Ephemeral processing issues
Example: transaction becomes a database deadlock victim. Perhaps this should be spoiler tagged, but basically: this is the only failure mode actually corrected by the above changeset. What the changeset itself is doing is trying something, failing, and immediately [key] trying again. There are definitely subclasses of problems that can be addressed this way, but there are many others not covered by this, which I'll get to.
Alright, what can I do? Well, test, for one. You can unit test, but depending on the subclass, these sorts of things can be hard to mock, and fairly low-level. Some other subclasses you can fake with known-bad data, but there are unknown-unknowns, and it's hard to fake deadlocks. You can use stubs, but this seems really, really contrived, and of dubious value. Your best bets are being very pessimistic, building a great method for logging/analyzing errors, and knowing your stack.
Persistent processing issues
Example: your code is terrible. This is the simplest class of problems to understand, but it's not fixed with the changeset, and wouldn't be fixed with an infinite loop around a try/catch block. I'm not going to beat this dead horse, because:
Alright, what can I do? This is also the simplest class of problems to solve. Persistently-failing processes on a known set of data should be cataloged, understood, corrected, and met with regression tests. Persistently-failing processes on an unknown set of data should be met with exasperation and scotch.
Ephemeral data issues
Example: sorry that your data is bad, but it'll be good, we promise! This is actually the motivating example behind this post, and the fact that it isn't covered by the changeset is the motivation for the post itself. What was at issue is that some of the data was hyperlinked to other documents, which were not available at the time of processing, yielding broken processing. I'm not familiar with the underlying data set or its [lack of] atomicity, but this can be generalized to any data set that is eventually consistent. In this case, there's nothing intrinsically wrong with the concept of simply retrying, but the chronology is almost certainly wrong: you have little control over when the retry happens (and are likely going to be wrong if you try, depending on the semantics of the api/data source)
Alright, what can I do? Again, known unkowns and estimated unknowns can be tested, regressed against, etc. What's really at issue here is your retry framework, not your retry logic. If you can't process it now, reprocessing it immediately may not help, and you're not going to be able to synchronously solve the problem.
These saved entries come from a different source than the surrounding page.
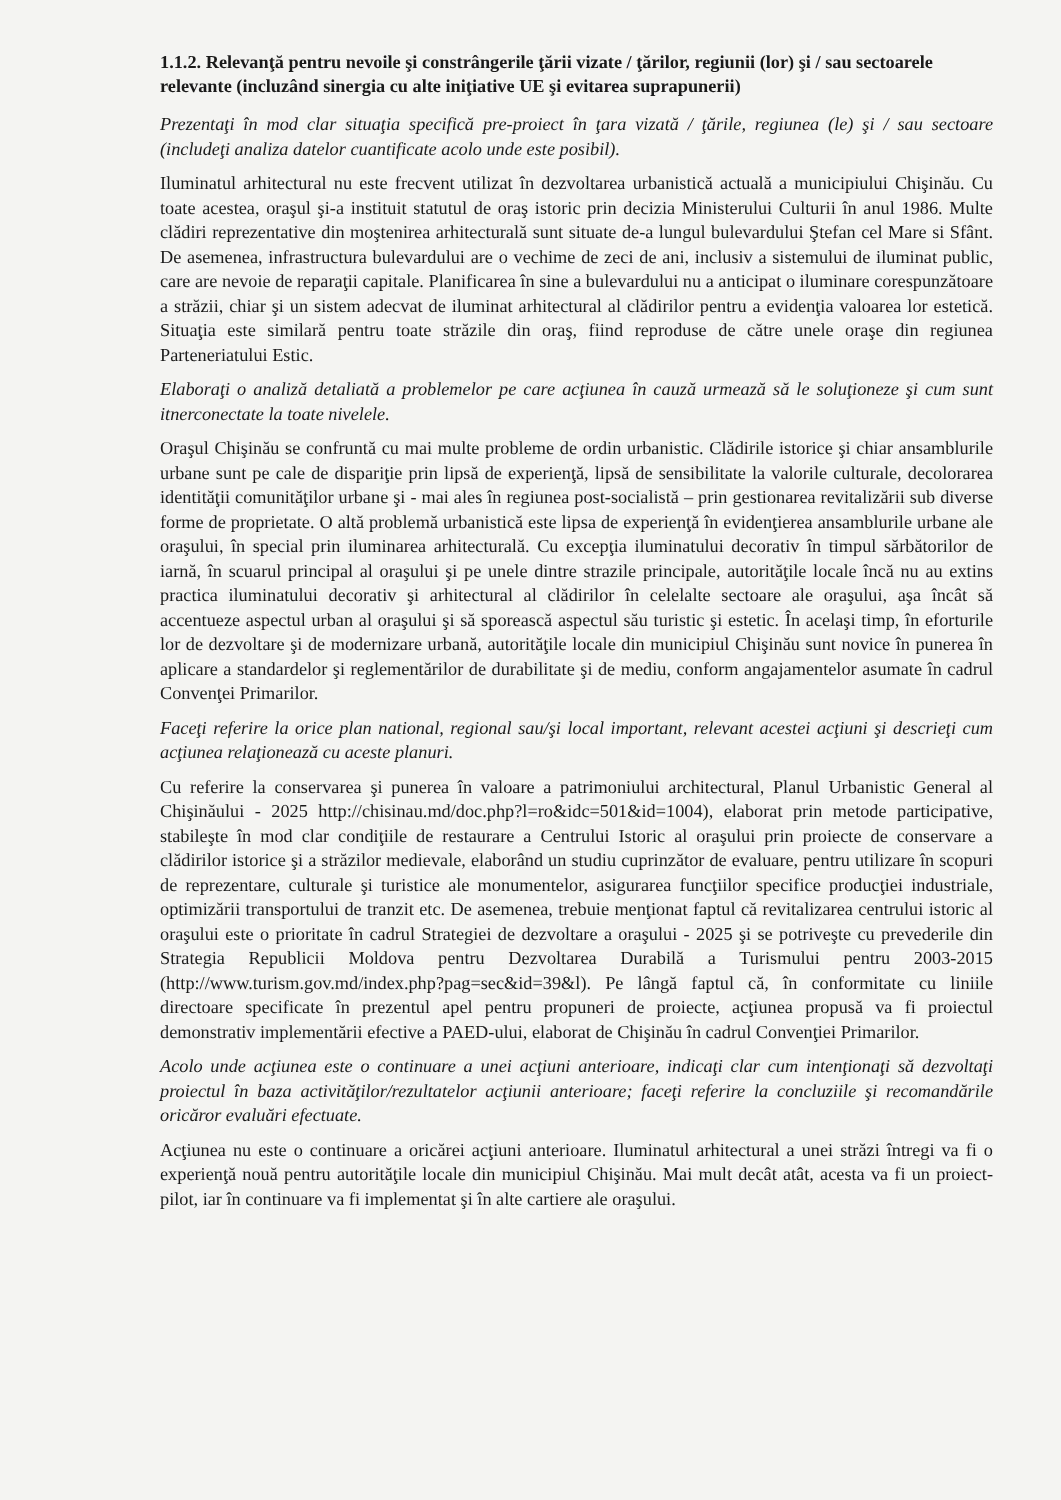1.1.2. Relevanţă pentru nevoile şi constrângerile ţării vizate / ţărilor, regiunii (lor) şi / sau sectoarele relevante (incluzând sinergia cu alte iniţiative UE şi evitarea suprapunerii)
Prezentaţi în mod clar situaţia specifică pre-proiect în ţara vizată / ţările, regiunea (le) şi / sau sectoare (includeţi analiza datelor cuantificate acolo unde este posibil).
Iluminatul arhitectural nu este frecvent utilizat în dezvoltarea urbanistică actuală a municipiului Chişinău. Cu toate acestea, oraşul şi-a instituit statutul de oraş istoric prin decizia Ministerului Culturii în anul 1986. Multe clădiri reprezentative din moştenirea arhitecturală sunt situate de-a lungul bulevardului Ştefan cel Mare si Sfânt. De asemenea, infrastructura bulevardului are o vechime de zeci de ani, inclusiv a sistemului de iluminat public, care are nevoie de reparaţii capitale. Planificarea în sine a bulevardului nu a anticipat o iluminare corespunzătoare a străzii, chiar şi un sistem adecvat de iluminat arhitectural al clădirilor pentru a evidenţia valoarea lor estetică. Situaţia este similară pentru toate străzile din oraş, fiind reproduse de către unele oraşe din regiunea Parteneriatului Estic.
Elaboraţi o analiză detaliată a problemelor pe care acţiunea în cauză urmează să le soluţioneze şi cum sunt itnerconectate la toate nivelele.
Oraşul Chişinău se confruntă cu mai multe probleme de ordin urbanistic. Clădirile istorice şi chiar ansamblurile urbane sunt pe cale de dispariţie prin lipsă de experienţă, lipsă de sensibilitate la valorile culturale, decolorarea identităţii comunităţilor urbane şi - mai ales în regiunea post-socialistă – prin gestionarea revitalizării sub diverse forme de proprietate. O altă problemă urbanistică este lipsa de experienţă în evidenţierea ansamblurile urbane ale oraşului, în special prin iluminarea arhitecturală. Cu excepţia iluminatului decorativ în timpul sărbătorilor de iarnă, în scuarul principal al oraşului şi pe unele dintre strazile principale, autorităţile locale încă nu au extins practica iluminatului decorativ şi arhitectural al clădirilor în celelalte sectoare ale oraşului, aşa încât să accentueze aspectul urban al oraşului şi să sporească aspectul său turistic şi estetic. În acelaşi timp, în eforturile lor de dezvoltare şi de modernizare urbană, autorităţile locale din municipiul Chişinău sunt novice în punerea în aplicare a standardelor şi reglementărilor de durabilitate şi de mediu, conform angajamentelor asumate în cadrul Convenţei Primarilor.
Faceţi referire la orice plan national, regional sau/şi local important, relevant acestei acţiuni şi descrieţi cum acţiunea relaţionează cu aceste planuri.
Cu referire la conservarea şi punerea în valoare a patrimoniului architectural, Planul Urbanistic General al Chişinăului - 2025 http://chisinau.md/doc.php?l=ro&idc=501&id=1004), elaborat prin metode participative, stabileşte în mod clar condiţiile de restaurare a Centrului Istoric al oraşului prin proiecte de conservare a clădirilor istorice şi a străzilor medievale, elaborând un studiu cuprinzător de evaluare, pentru utilizare în scopuri de reprezentare, culturale şi turistice ale monumentelor, asigurarea funcţiilor specifice producţiei industriale, optimizării transportului de tranzit etc. De asemenea, trebuie menţionat faptul că revitalizarea centrului istoric al oraşului este o prioritate în cadrul Strategiei de dezvoltare a oraşului - 2025 şi se potriveşte cu prevederile din Strategia Republicii Moldova pentru Dezvoltarea Durabilă a Turismului pentru 2003-2015 (http://www.turism.gov.md/index.php?pag=sec&id=39&l). Pe lângă faptul că, în conformitate cu liniile directoare specificate în prezentul apel pentru propuneri de proiecte, acţiunea propusă va fi proiectul demonstrativ implementării efective a PAED-ului, elaborat de Chişinău în cadrul Convenţiei Primarilor.
Acolo unde acţiunea este o continuare a unei acţiuni anterioare, indicaţi clar cum intenţionaţi să dezvoltaţi proiectul în baza activităţilor/rezultatelor acţiunii anterioare; faceţi referire la concluziile şi recomandările oricăror evaluări efectuate.
Acţiunea nu este o continuare a oricărei acţiuni anterioare. Iluminatul arhitectural a unei străzi întregi va fi o experienţă nouă pentru autorităţile locale din municipiul Chişinău. Mai mult decât atât, acesta va fi un proiect-pilot, iar în continuare va fi implementat şi în alte cartiere ale oraşului.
Maybe. Discerning this class from the first requires familiarity with the data set. A good solution to this problem will involve persisting the job, and inserting it in a system of work retry queues. Depending on the scenario, this may be done at regular intervals, with some sort of exponential backoff, etc.
Pesistent data issues
Example: the data is, and will likely remain, in a format that's either currently not useful, or permanently not useful. This, too, should be met with scotch. This is arguably the worst case, because like #2, this will never work through retries alone, but unlike #2, may be out of your control entirely. Sometimes, this involves better parsing or processing, which may be a significant engineering investment. Sometimes, it just can't.
Alright, what can I do? Find a nice Islay. In most cases, the best scenario is to be able to discern this case from the others, and simply log and accept that this won't be able to be parsed. Reattempting in some fashion is just a waste of resources.